In fact, Jewish scholars have pointed to a tradition which viewed Egypt as a kind of womb which grew too small for the growing child Israel. Though safe and secure for a time, she would not ultimately thrive in Egypt’s cloistered confines. Though a reach, this Jewish tradition of thought, at the very least, recalls the important fact that Moses told his story in such a way as to emphasize original blessing before tragedy. In this sense, Old Testament commentators have noted that Exodus 1 is a story of new creation.

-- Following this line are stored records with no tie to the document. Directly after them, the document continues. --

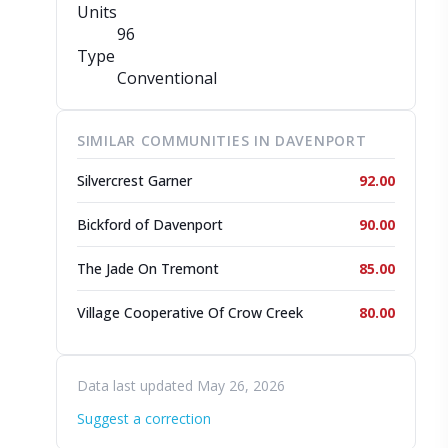
Units
96
Type
Conventional
SIMILAR COMMUNITIES IN DAVENPORT
Silvercrest Garner
92.00
Bickford of Davenport
90.00
The Jade On Tremont
85.00
Village Cooperative Of Crow Creek
80.00
Data last updated May 26, 2026
Suggest a correction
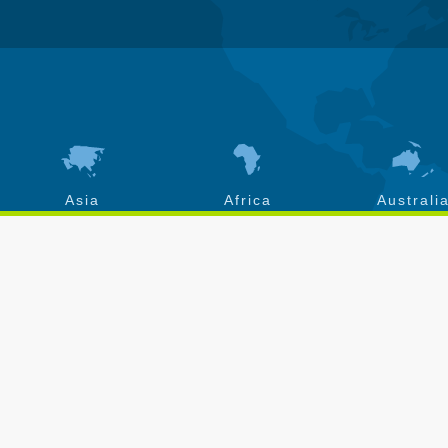
Asia
Africa
Australi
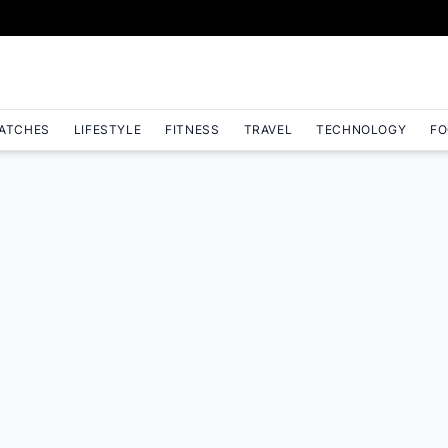
ATCHES
LIFESTYLE
FITNESS
TRAVEL
TECHNOLOGY
FO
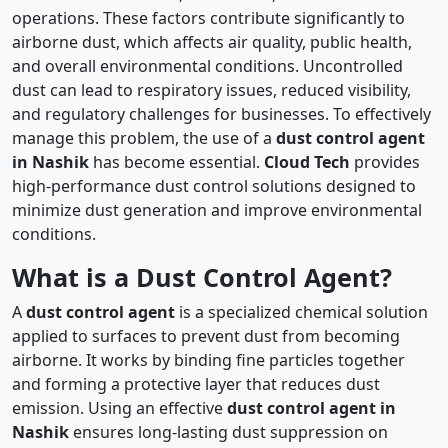
operations. These factors contribute significantly to
airborne dust, which affects air quality, public health,
and overall environmental conditions. Uncontrolled
dust can lead to respiratory issues, reduced visibility,
and regulatory challenges for businesses. To effectively
manage this problem, the use of a
dust control agent
in Nashik
has become essential.
Cloud Tech
provides
high-performance dust control solutions designed to
minimize dust generation and improve environmental
conditions.
What is a Dust Control Agent?
A
dust control agent
is a specialized chemical solution
applied to surfaces to prevent dust from becoming
airborne. It works by binding fine particles together
and forming a protective layer that reduces dust
emission. Using an effective
dust control agent in
Nashik
ensures long-lasting dust suppression on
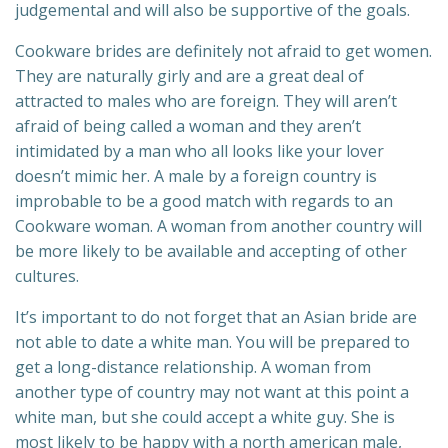
judgemental and will also be supportive of the goals.
Cookware brides are definitely not afraid to get women.
They are naturally girly and are a great deal of
attracted to males who are foreign. They will aren’t
afraid of being called a woman and they aren’t
intimidated by a man who all looks like your lover
doesn’t mimic her. A male by a foreign country is
improbable to be a good match with regards to an
Cookware woman. A woman from another country will
be more likely to be available and accepting of other
cultures.
It’s important to do not forget that an Asian bride are
not able to date a white man. You will be prepared to
get a long-distance relationship. A woman from
another type of country may not want at this point a
white man, but she could accept a white guy. She is
most likely to be happy with a north american male,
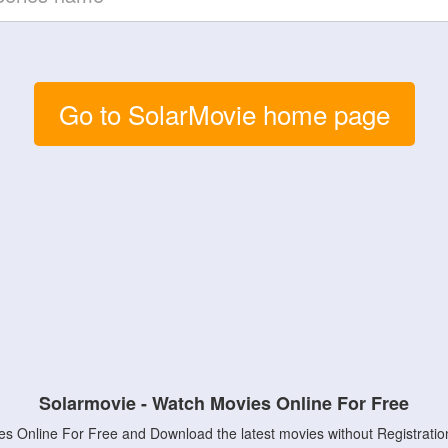
Go to SolarMovie home page
Solarmovie - Watch Movies Online For Free
s Online For Free and Download the latest movies without Registratio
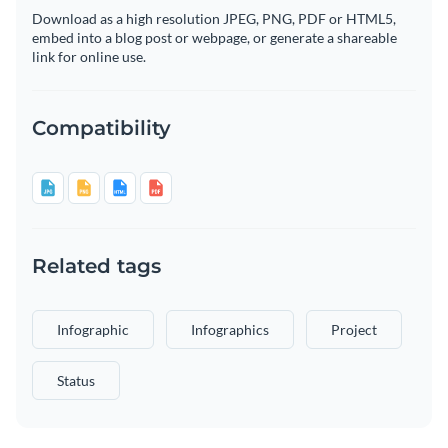
Download as a high resolution JPEG, PNG, PDF or HTML5,
embed into a blog post or webpage, or generate a shareable
link for online use.
Compatibility
Related tags
Infographic
Infographics
Project
Status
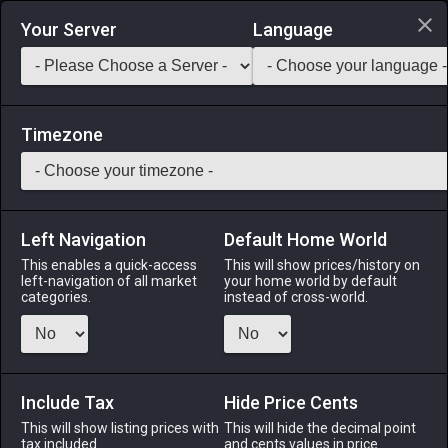
Login via Discord
Your Server
Language
Saddlebag Exchange
GarlandTools
Teamcraft
Timezone
Left Navigation
Default Home World
1
Magicked Prism (Crimson Star)
This enables a quick-access
This will show prices/history on
left-navigation of all market
your home world by default
Other
-
Seasonal Miscellany
-
Stack:
999
categories.
instead of cross-world.
This peculiar contraption creates illusions by weaving
together myriad shades of light. Used in the hamlet of
Aleport for celebratory purposes.
Include Tax
Hide Price Cents
Menu
This will show listing prices with
This will hide the decimal point
tax included.
and cents values in price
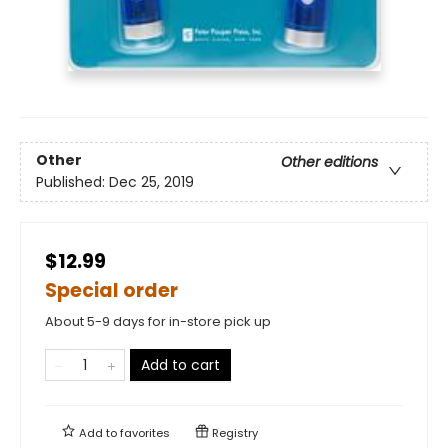
Other
Other editions
Published:
Dec 25, 2019
$12.99
Special order
About 5-9 days for in-store pick up
Add to cart
Add to
favorites
Registry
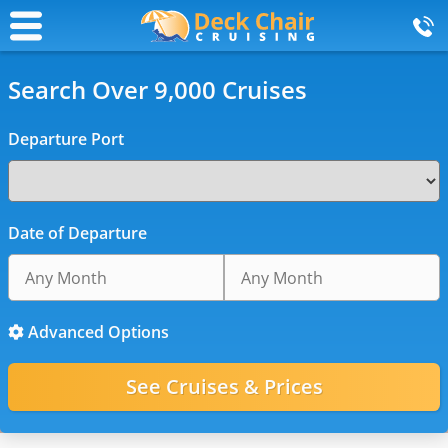
Search Over 9,000 Cruises
Departure Port
Date of Departure
Advanced Options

This New Exodus paradigm for soul care and spiritual formation that I propose, then, is anchored first and foremost in creation. This Edenic anchor reminds us, time and again, how the world was meant to be. As theologian Cornelius Plantinga notes, all brokenness that precedes after the Fall is thus a “vandalism” of the original blessing and “shalom” of Eden.
Without this anchor, sin and struggle make the headlines of the New Exodus story. With this anchor, longing and hope characterize the human journey from its Egyptian enslavement to its Edenic union.
What reality anchors your story? Has the difficulty of your experience dimmed your memory of Eden? Or can you sense, beneath the pain, an inkling of holy desire which reminds you of the way life is supposed to be?
Perhaps you’ve experienced an “Egypt” – a place of slavery – which originally seemed to be a blessing. Many good things can become enslaving – relationships, food, sex, ministry, work. Can you see what you originally longed for in the thing that now enslaves you? What good thing did you first desire?